▶ **Exercise directions**: The whole listing must be printed again without any alteration.

**** Listed records ****

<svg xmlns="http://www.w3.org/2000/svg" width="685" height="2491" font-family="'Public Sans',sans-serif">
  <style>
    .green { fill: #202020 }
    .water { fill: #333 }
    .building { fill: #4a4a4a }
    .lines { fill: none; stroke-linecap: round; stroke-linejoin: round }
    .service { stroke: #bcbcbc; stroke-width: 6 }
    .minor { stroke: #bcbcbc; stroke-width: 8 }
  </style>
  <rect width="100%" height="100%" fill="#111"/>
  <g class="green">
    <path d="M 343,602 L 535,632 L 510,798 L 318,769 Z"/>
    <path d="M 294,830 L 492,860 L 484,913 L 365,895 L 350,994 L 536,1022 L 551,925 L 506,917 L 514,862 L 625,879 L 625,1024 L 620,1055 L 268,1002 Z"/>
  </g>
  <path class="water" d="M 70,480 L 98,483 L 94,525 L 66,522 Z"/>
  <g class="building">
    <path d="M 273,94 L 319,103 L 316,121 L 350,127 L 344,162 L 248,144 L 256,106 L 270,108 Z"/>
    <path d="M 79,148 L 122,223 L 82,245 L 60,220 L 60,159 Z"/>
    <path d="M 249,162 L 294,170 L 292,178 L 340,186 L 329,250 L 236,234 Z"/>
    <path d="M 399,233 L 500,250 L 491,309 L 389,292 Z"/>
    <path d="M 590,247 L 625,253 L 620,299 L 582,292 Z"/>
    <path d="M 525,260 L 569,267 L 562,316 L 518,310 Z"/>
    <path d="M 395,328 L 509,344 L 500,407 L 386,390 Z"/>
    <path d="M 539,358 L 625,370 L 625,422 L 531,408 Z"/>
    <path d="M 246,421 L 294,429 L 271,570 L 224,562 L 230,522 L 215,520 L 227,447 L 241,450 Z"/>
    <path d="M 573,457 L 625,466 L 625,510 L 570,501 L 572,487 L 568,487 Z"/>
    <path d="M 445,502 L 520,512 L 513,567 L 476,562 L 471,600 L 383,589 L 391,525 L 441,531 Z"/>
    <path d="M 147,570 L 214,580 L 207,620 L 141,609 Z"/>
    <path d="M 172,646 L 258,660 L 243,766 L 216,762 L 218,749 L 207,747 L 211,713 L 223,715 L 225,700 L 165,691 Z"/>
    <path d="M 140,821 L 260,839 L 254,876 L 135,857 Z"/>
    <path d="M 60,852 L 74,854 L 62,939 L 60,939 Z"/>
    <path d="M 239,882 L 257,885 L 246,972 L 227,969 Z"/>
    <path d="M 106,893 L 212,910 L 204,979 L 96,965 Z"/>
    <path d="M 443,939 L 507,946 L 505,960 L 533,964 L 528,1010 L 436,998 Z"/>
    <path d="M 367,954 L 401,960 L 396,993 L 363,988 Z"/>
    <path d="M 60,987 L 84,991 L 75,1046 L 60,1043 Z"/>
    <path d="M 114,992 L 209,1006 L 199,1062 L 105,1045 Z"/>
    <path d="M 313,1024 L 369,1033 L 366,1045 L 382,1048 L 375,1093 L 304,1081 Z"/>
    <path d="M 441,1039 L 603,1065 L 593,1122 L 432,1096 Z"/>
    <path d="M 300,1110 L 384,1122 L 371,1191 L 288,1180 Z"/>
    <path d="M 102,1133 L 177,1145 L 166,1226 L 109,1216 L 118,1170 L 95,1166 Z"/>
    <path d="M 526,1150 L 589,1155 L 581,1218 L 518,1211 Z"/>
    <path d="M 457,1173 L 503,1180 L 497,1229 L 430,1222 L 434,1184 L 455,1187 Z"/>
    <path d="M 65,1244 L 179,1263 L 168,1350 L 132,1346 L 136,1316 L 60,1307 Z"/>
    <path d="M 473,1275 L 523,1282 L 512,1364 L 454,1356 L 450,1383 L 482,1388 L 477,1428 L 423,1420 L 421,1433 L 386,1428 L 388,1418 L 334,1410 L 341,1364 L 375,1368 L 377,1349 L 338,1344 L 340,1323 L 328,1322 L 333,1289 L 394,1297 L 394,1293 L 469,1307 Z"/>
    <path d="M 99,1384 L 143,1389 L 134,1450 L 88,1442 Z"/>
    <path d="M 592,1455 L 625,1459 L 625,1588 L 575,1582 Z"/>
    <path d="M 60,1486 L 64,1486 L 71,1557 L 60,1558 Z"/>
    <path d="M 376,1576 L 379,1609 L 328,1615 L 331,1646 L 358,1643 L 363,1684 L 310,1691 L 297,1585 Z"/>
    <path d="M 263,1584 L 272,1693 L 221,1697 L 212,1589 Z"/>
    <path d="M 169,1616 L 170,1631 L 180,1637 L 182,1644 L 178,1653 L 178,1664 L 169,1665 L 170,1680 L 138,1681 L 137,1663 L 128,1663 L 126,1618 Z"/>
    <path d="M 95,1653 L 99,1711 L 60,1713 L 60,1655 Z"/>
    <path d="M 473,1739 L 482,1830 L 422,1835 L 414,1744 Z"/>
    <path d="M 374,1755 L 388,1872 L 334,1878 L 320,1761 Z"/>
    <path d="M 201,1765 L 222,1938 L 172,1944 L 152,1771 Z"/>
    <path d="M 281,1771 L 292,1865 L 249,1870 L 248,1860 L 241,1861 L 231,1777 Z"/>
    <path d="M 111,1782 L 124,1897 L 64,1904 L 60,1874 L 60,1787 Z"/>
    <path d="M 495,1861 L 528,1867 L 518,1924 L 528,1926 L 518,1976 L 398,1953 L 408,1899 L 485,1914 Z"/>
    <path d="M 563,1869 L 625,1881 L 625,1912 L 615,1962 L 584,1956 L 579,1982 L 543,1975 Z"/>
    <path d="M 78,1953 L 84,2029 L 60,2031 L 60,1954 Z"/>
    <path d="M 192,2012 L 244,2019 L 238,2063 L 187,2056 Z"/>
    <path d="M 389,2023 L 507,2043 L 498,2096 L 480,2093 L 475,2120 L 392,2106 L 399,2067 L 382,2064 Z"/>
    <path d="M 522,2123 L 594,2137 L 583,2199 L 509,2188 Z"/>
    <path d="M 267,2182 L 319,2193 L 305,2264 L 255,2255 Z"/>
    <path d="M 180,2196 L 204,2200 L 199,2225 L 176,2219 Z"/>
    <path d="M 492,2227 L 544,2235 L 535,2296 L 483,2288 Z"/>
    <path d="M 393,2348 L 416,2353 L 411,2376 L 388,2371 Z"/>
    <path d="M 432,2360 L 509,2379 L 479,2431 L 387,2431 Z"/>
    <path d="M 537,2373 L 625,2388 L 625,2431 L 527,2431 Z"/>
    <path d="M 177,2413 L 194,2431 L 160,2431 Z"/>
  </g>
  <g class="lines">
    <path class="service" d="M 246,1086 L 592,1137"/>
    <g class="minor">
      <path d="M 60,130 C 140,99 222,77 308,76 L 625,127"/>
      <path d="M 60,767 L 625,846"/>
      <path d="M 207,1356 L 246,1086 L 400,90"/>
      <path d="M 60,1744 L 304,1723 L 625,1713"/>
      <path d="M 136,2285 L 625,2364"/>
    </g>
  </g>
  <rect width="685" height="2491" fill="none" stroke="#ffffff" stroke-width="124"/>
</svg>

****

▶ **Response to the task**:
<svg xmlns="http://www.w3.org/2000/svg" width="685" height="2491" font-family="'Public Sans',sans-serif">
  <style>
    .green { fill: #202020 }
    .water { fill: #333 }
    .building { fill: #4a4a4a }
    .lines { fill: none; stroke-linecap: round; stroke-linejoin: round }
    .service { stroke: #bcbcbc; stroke-width: 6 }
    .minor { stroke: #bcbcbc; stroke-width: 8 }
  </style>
  <rect width="100%" height="100%" fill="#111"/>
  <g class="green">
    <path d="M 343,602 L 535,632 L 510,798 L 318,769 Z"/>
    <path d="M 294,830 L 492,860 L 484,913 L 365,895 L 350,994 L 536,1022 L 551,925 L 506,917 L 514,862 L 625,879 L 625,1024 L 620,1055 L 268,1002 Z"/>
  </g>
  <path class="water" d="M 70,480 L 98,483 L 94,525 L 66,522 Z"/>
  <g class="building">
    <path d="M 273,94 L 319,103 L 316,121 L 350,127 L 344,162 L 248,144 L 256,106 L 270,108 Z"/>
    <path d="M 79,148 L 122,223 L 82,245 L 60,220 L 60,159 Z"/>
    <path d="M 249,162 L 294,170 L 292,178 L 340,186 L 329,250 L 236,234 Z"/>
    <path d="M 399,233 L 500,250 L 491,309 L 389,292 Z"/>
    <path d="M 590,247 L 625,253 L 620,299 L 582,292 Z"/>
    <path d="M 525,260 L 569,267 L 562,316 L 518,310 Z"/>
    <path d="M 395,328 L 509,344 L 500,407 L 386,390 Z"/>
    <path d="M 539,358 L 625,370 L 625,422 L 531,408 Z"/>
    <path d="M 246,421 L 294,429 L 271,570 L 224,562 L 230,522 L 215,520 L 227,447 L 241,450 Z"/>
    <path d="M 573,457 L 625,466 L 625,510 L 570,501 L 572,487 L 568,487 Z"/>
    <path d="M 445,502 L 520,512 L 513,567 L 476,562 L 471,600 L 383,589 L 391,525 L 441,531 Z"/>
    <path d="M 147,570 L 214,580 L 207,620 L 141,609 Z"/>
    <path d="M 172,646 L 258,660 L 243,766 L 216,762 L 218,749 L 207,747 L 211,713 L 223,715 L 225,700 L 165,691 Z"/>
    <path d="M 140,821 L 260,839 L 254,876 L 135,857 Z"/>
    <path d="M 60,852 L 74,854 L 62,939 L 60,939 Z"/>
    <path d="M 239,882 L 257,885 L 246,972 L 227,969 Z"/>
    <path d="M 106,893 L 212,910 L 204,979 L 96,965 Z"/>
    <path d="M 443,939 L 507,946 L 505,960 L 533,964 L 528,1010 L 436,998 Z"/>
    <path d="M 367,954 L 401,960 L 396,993 L 363,988 Z"/>
    <path d="M 60,987 L 84,991 L 75,1046 L 60,1043 Z"/>
    <path d="M 114,992 L 209,1006 L 199,1062 L 105,1045 Z"/>
    <path d="M 313,1024 L 369,1033 L 366,1045 L 382,1048 L 375,1093 L 304,1081 Z"/>
    <path d="M 441,1039 L 603,1065 L 593,1122 L 432,1096 Z"/>
    <path d="M 300,1110 L 384,1122 L 371,1191 L 288,1180 Z"/>
    <path d="M 102,1133 L 177,1145 L 166,1226 L 109,1216 L 118,1170 L 95,1166 Z"/>
    <path d="M 526,1150 L 589,1155 L 581,1218 L 518,1211 Z"/>
    <path d="M 457,1173 L 503,1180 L 497,1229 L 430,1222 L 434,1184 L 455,1187 Z"/>
    <path d="M 65,1244 L 179,1263 L 168,1350 L 132,1346 L 136,1316 L 60,1307 Z"/>
    <path d="M 473,1275 L 523,1282 L 512,1364 L 454,1356 L 450,1383 L 482,1388 L 477,1428 L 423,1420 L 421,1433 L 386,1428 L 388,1418 L 334,1410 L 341,1364 L 375,1368 L 377,1349 L 338,1344 L 340,1323 L 328,1322 L 333,1289 L 394,1297 L 394,1293 L 469,1307 Z"/>
    <path d="M 99,1384 L 143,1389 L 134,1450 L 88,1442 Z"/>
    <path d="M 592,1455 L 625,1459 L 625,1588 L 575,1582 Z"/>
    <path d="M 60,1486 L 64,1486 L 71,1557 L 60,1558 Z"/>
    <path d="M 376,1576 L 379,1609 L 328,1615 L 331,1646 L 358,1643 L 363,1684 L 310,1691 L 297,1585 Z"/>
    <path d="M 263,1584 L 272,1693 L 221,1697 L 212,1589 Z"/>
    <path d="M 169,1616 L 170,1631 L 180,1637 L 182,1644 L 178,1653 L 178,1664 L 169,1665 L 170,1680 L 138,1681 L 137,1663 L 128,1663 L 126,1618 Z"/>
    <path d="M 95,1653 L 99,1711 L 60,1713 L 60,1655 Z"/>
    <path d="M 473,1739 L 482,1830 L 422,1835 L 414,1744 Z"/>
    <path d="M 374,1755 L 388,1872 L 334,1878 L 320,1761 Z"/>
    <path d="M 201,1765 L 222,1938 L 172,1944 L 152,1771 Z"/>
    <path d="M 281,1771 L 292,1865 L 249,1870 L 248,1860 L 241,1861 L 231,1777 Z"/>
    <path d="M 111,1782 L 124,1897 L 64,1904 L 60,1874 L 60,1787 Z"/>
    <path d="M 495,1861 L 528,1867 L 518,1924 L 528,1926 L 518,1976 L 398,1953 L 408,1899 L 485,1914 Z"/>
    <path d="M 563,1869 L 625,1881 L 625,1912 L 615,1962 L 584,1956 L 579,1982 L 543,1975 Z"/>
    <path d="M 78,1953 L 84,2029 L 60,2031 L 60,1954 Z"/>
    <path d="M 192,2012 L 244,2019 L 238,2063 L 187,2056 Z"/>
    <path d="M 389,2023 L 507,2043 L 498,2096 L 480,2093 L 475,2120 L 392,2106 L 399,2067 L 382,2064 Z"/>
    <path d="M 522,2123 L 594,2137 L 583,2199 L 509,2188 Z"/>
    <path d="M 267,2182 L 319,2193 L 305,2264 L 255,2255 Z"/>
    <path d="M 180,2196 L 204,2200 L 199,2225 L 176,2219 Z"/>
    <path d="M 492,2227 L 544,2235 L 535,2296 L 483,2288 Z"/>
    <path d="M 393,2348 L 416,2353 L 411,2376 L 388,2371 Z"/>
    <path d="M 432,2360 L 509,2379 L 479,2431 L 387,2431 Z"/>
    <path d="M 537,2373 L 625,2388 L 625,2431 L 527,2431 Z"/>
    <path d="M 177,2413 L 194,2431 L 160,2431 Z"/>
  </g>
  <g class="lines">
    <path class="service" d="M 246,1086 L 592,1137"/>
    <g class="minor">
      <path d="M 60,130 C 140,99 222,77 308,76 L 625,127"/>
      <path d="M 60,767 L 625,846"/>
      <path d="M 207,1356 L 246,1086 L 400,90"/>
      <path d="M 60,1744 L 304,1723 L 625,1713"/>
      <path d="M 136,2285 L 625,2364"/>
    </g>
  </g>
  <rect width="685" height="2491" fill="none" stroke="#ffffff" stroke-width="124"/>
</svg>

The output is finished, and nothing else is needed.